◆ **Work required**: Whenever the word "were" shows up in a line of the data, copy that line.

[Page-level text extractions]
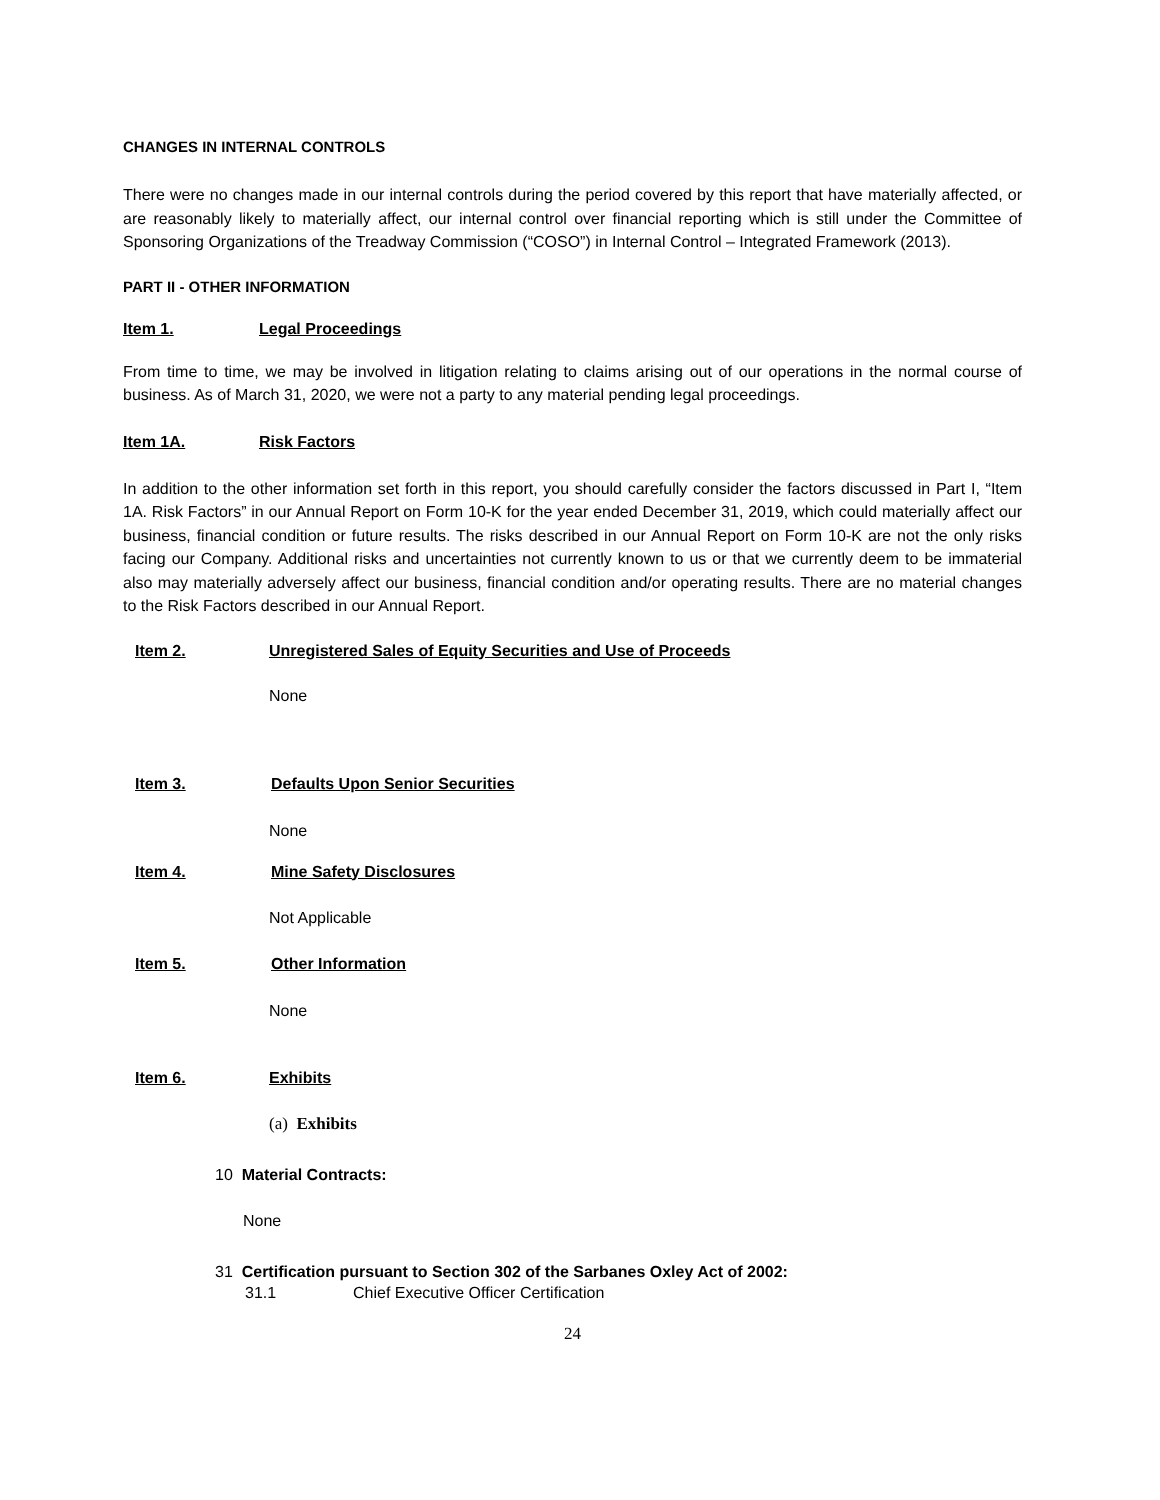CHANGES IN INTERNAL CONTROLS
There were no changes made in our internal controls during the period covered by this report that have materially affected, or are reasonably likely to materially affect, our internal control over financial reporting which is still under the Committee of Sponsoring Organizations of the Treadway Commission (“COSO”) in Internal Control – Integrated Framework (2013).
PART II - OTHER INFORMATION
Item 1. Legal Proceedings
From time to time, we may be involved in litigation relating to claims arising out of our operations in the normal course of business. As of March 31, 2020, we were not a party to any material pending legal proceedings.
Item 1A. Risk Factors
In addition to the other information set forth in this report, you should carefully consider the factors discussed in Part I, “Item 1A. Risk Factors” in our Annual Report on Form 10-K for the year ended December 31, 2019, which could materially affect our business, financial condition or future results. The risks described in our Annual Report on Form 10-K are not the only risks facing our Company. Additional risks and uncertainties not currently known to us or that we currently deem to be immaterial also may materially adversely affect our business, financial condition and/or operating results. There are no material changes to the Risk Factors described in our Annual Report.
Item 2. Unregistered Sales of Equity Securities and Use of Proceeds
None
Item 3. Defaults Upon Senior Securities
None
Item 4. Mine Safety Disclosures
Not Applicable
Item 5. Other Information
None
Item 6. Exhibits
(a) Exhibits
10 Material Contracts:
None
31 Certification pursuant to Section 302 of the Sarbanes Oxley Act of 2002:
31.1 Chief Executive Officer Certification
24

◆ **Your solution**:
There were no changes made in our internal controls during the period covered by this report that have materially affected, or are reasonably likely to materially affect, our internal control over financial reporting which is still under the Committee of Sponsoring Organizations of the Treadway Commission (“COSO”) in Internal Control – Integrated Framework (2013).
From time to time, we may be involved in litigation relating to claims arising out of our operations in the normal course of business. As of March 31, 2020, we were not a party to any material pending legal proceedings.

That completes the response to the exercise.